----- Page excerpt -----
Manabi Straight! is straighter than expected

By Pontifus on 14 July 2008 | Anime, Reviews | 6 Comments

Shoujo-ai: forward, GO!If you’re familiar with my MAL (my MyAnimeList? There has to be a better way to say that), you know I’m reluctant to hand out scores of 9 and 10, and I’m even thrifty with my 8s. I don’t bestow my highest favor upon just any show or movie. To enshrine itself within my hall of legends, a work of animated film must demonstrate all-around solid art, music, and acting, achieve my basic requirements of good characterization, and meet one of three conditions:

1. It must serve as a damned fine example of storytelling, consisting of equal parts top-notch structure and downright cleverness.

2. It must somehow engage my worldview, whether by exploring or challenging it.

3. All of the above.
----- Input data -----
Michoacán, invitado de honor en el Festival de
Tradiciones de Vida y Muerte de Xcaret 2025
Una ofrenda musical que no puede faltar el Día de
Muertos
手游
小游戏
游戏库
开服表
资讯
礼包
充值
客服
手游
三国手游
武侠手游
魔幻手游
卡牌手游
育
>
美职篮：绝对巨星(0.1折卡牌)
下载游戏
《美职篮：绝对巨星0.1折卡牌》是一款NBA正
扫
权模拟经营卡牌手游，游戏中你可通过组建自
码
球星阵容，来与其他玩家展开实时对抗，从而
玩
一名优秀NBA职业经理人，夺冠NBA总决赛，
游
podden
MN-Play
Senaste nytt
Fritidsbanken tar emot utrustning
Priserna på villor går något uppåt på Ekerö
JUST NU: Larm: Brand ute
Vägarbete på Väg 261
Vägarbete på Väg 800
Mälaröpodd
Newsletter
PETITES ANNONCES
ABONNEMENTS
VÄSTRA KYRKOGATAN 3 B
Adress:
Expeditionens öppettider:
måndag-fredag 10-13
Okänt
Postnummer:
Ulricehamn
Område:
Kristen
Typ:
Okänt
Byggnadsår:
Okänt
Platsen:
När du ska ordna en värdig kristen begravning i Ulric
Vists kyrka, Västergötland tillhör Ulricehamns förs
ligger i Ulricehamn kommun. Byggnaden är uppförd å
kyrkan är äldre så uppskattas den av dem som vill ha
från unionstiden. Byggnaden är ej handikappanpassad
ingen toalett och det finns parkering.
-----
----- Input data -----
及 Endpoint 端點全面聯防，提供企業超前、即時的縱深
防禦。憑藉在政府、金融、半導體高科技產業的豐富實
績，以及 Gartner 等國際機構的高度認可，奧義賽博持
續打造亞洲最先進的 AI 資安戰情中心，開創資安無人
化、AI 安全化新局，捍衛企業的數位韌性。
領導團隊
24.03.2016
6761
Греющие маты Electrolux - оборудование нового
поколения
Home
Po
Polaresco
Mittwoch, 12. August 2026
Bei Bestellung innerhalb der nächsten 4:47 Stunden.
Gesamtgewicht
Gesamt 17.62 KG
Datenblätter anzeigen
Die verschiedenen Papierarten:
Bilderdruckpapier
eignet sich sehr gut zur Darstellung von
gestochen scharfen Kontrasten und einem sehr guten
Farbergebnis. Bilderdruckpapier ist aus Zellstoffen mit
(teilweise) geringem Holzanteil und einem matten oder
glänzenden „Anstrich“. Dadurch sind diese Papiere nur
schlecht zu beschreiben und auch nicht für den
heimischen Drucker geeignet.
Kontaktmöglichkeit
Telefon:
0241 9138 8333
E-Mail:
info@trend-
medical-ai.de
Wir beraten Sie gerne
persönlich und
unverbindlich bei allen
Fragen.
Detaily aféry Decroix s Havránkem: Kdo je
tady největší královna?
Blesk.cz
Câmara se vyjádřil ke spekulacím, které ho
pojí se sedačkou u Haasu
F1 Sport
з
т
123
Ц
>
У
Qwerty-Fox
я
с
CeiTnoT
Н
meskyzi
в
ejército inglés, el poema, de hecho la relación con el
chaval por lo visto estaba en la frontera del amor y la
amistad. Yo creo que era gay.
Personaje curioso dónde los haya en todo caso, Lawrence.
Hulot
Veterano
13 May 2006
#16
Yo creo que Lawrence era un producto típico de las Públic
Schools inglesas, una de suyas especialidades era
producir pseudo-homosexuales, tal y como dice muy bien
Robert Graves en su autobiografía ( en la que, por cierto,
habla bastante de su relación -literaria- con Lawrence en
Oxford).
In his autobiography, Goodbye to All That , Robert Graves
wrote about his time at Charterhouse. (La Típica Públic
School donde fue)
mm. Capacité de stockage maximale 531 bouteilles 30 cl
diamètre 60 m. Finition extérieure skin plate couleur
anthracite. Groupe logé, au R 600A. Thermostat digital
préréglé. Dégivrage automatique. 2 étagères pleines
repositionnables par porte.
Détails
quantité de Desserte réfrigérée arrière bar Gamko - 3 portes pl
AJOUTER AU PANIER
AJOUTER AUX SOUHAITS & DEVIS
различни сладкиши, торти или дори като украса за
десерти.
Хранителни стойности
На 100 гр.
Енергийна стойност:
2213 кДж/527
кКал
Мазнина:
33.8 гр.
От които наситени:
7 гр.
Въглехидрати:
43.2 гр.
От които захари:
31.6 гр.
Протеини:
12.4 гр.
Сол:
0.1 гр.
-----
----- Input data -----
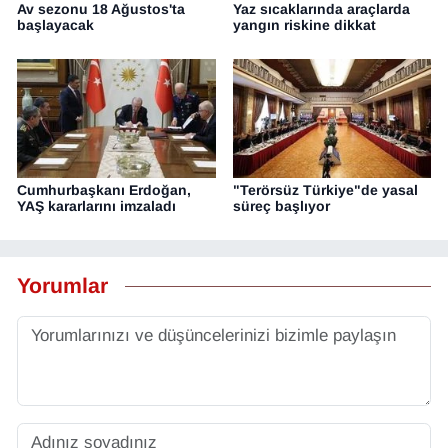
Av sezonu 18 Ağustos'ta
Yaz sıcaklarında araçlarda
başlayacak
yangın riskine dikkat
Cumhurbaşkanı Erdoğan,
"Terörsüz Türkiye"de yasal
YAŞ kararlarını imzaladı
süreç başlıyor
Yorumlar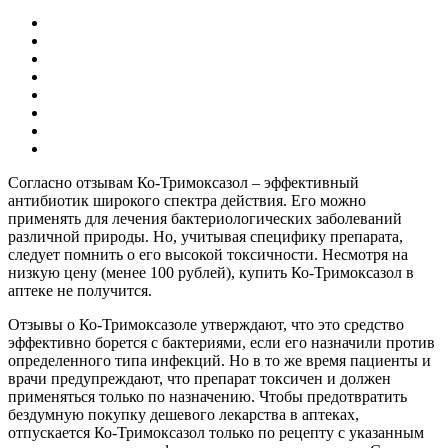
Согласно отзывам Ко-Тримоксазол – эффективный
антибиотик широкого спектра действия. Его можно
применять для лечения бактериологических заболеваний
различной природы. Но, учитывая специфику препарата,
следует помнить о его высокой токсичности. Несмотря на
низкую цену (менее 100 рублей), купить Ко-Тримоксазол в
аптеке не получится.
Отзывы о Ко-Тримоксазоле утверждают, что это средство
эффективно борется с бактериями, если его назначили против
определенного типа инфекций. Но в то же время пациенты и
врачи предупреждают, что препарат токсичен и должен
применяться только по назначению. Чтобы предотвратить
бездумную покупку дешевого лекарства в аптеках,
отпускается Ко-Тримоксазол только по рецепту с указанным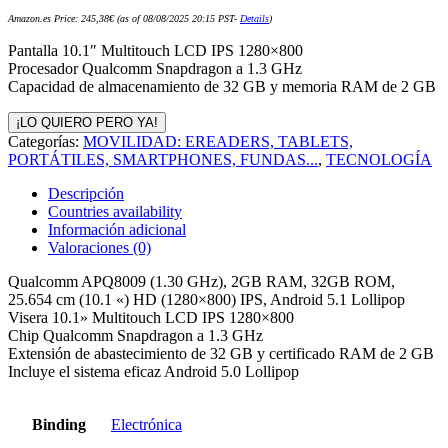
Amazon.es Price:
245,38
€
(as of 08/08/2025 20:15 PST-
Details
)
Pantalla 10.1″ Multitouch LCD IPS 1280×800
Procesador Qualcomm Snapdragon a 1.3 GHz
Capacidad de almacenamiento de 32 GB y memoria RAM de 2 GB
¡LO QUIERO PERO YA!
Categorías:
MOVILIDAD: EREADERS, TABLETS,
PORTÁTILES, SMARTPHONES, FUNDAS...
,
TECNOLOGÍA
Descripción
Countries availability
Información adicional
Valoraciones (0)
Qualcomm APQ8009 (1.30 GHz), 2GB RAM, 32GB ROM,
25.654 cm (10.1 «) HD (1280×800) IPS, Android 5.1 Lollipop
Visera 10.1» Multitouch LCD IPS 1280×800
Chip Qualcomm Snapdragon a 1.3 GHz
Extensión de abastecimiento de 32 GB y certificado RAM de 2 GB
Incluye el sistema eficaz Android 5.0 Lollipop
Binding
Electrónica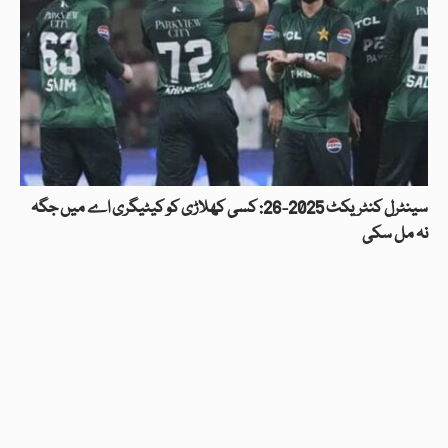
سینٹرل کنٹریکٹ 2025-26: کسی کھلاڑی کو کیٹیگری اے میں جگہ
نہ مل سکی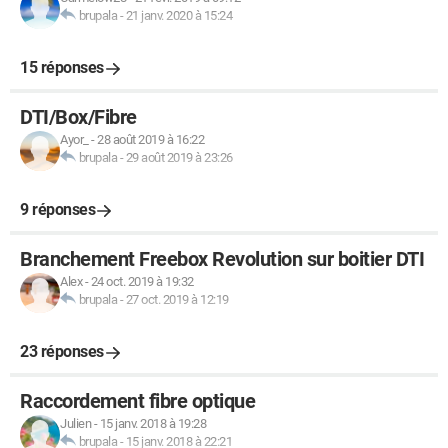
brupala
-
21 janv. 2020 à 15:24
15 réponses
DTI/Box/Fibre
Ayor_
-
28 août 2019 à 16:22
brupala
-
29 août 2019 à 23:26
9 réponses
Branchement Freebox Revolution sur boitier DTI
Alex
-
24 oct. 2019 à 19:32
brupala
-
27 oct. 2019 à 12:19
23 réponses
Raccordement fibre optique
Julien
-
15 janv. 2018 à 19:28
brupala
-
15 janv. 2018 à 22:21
-----
### Problem 1
Sum up the Manabi Straight! review in two sentences.
### Problem 2
Answer these questions from the Manabi Straight! review:
(a) On what date was the review posted?
(b) Which scores is the reviewer reluctant to hand out?
(c) By what two means can a work meet the second condition?
### Problem 3
Please extract the passage of the Manabi Straight! review between "1. It must serve" and "of the above.", inclusive.

### Your response 1
The reviewer is reluctant to give scores of 9 and 10 on MyAnimeList and is sparing even with 8s. To earn that highest favor, a work must show solid art, music, and acting and good characterization, and it must also be a fine example of storytelling, engage the reviewer's worldview, or do both.

### Your response 2
(a) 14 July 2008
(b) 9 and 10
(c) By exploring or challenging the reviewer's worldview

### Your response 3
1. It must serve as a damned fine example of storytelling, consisting of equal parts top-notch structure and downright cleverness.

2. It must somehow engage my worldview, whether by exploring or challenging it.

3. All of the above.